* **TASK SET**
1. In the passage on face blindness, roughly how many cases of prosopagnosia does Andrew Dorsch say he has met in his clinical experience?
2. Repeat everything in the passage on face blindness from "Rush neurologist Andrew" down to "traumatic brain injury.".

* **SOURCE PASSAGE**
++++++++++++++++++++
Can’t put a name to a face? You may have the same ailment as Brad Pitt. The actor says he has facial blindness. Turns out, it’s a rare but real problem when it comes to visual processing.
Rush neurologist Andrew Dorsch said he has rarely seen cases of prosopagnosia, or face blindness, during his career.
“I can count the number I’ve met in my clinical experience, and it’s probably about two,” he said. “It is something you learn about in medical school but rarely hear or see.”
What is prosopagnosia?
“It’s an inability to recognize faces,” Dorsch said. “It could be faces you don’t see all that often. A more severe case may be that you don’t recognize familiar people or even gets to the extent where you don’t recognize your own face in the mirror.”
There are different causes. Patients may experience face blindness due to a neurodegenerative disease, such as Alzheimer’s disease, where the impairment is part of a constellation of symptoms. Some develop the condition as a result of damage caused by a stroke, hemorrhage or traumatic brain injury.
++++++++++++++++++++
[Records from a dataset]
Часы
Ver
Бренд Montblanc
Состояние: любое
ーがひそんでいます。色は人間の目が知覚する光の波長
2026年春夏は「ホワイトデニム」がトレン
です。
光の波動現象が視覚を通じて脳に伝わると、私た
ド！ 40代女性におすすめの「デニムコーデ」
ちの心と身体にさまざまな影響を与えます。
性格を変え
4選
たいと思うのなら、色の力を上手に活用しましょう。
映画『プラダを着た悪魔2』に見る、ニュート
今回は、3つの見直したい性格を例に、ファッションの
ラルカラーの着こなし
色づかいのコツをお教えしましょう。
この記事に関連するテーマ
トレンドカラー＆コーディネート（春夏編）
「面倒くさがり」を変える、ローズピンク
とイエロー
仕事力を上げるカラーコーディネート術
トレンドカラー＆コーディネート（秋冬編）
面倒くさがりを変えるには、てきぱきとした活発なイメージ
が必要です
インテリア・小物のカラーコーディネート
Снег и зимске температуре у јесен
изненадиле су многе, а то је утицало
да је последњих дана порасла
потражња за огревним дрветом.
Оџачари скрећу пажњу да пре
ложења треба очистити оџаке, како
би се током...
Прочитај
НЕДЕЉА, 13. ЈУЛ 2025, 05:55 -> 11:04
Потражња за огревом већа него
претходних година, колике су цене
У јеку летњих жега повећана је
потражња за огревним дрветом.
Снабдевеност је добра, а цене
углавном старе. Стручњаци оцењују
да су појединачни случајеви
++++++++++++++++++++
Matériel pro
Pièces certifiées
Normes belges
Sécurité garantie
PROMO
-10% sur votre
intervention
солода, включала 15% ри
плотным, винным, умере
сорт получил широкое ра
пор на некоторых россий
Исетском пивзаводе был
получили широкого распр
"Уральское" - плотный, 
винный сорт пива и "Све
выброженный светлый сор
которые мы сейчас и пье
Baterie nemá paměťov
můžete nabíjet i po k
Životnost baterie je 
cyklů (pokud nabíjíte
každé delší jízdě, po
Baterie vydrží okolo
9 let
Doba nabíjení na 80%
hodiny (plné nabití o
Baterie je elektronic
++++++++++++++++++++
* **SOLUTIONS TO THE EXERCISE**
1. About two.

2.
Rush neurologist Andrew Dorsch said he has rarely seen cases of prosopagnosia, or face blindness, during his career.
“I can count the number I’ve met in my clinical experience, and it’s probably about two,” he said. “It is something you learn about in medical school but rarely hear or see.”
What is prosopagnosia?
“It’s an inability to recognize faces,” Dorsch said. “It could be faces you don’t see all that often. A more severe case may be that you don’t recognize familiar people or even gets to the extent where you don’t recognize your own face in the mirror.”
There are different causes. Patients may experience face blindness due to a neurodegenerative disease, such as Alzheimer’s disease, where the impairment is part of a constellation of symptoms. Some develop the condition as a result of damage caused by a stroke, hemorrhage or traumatic brain injury.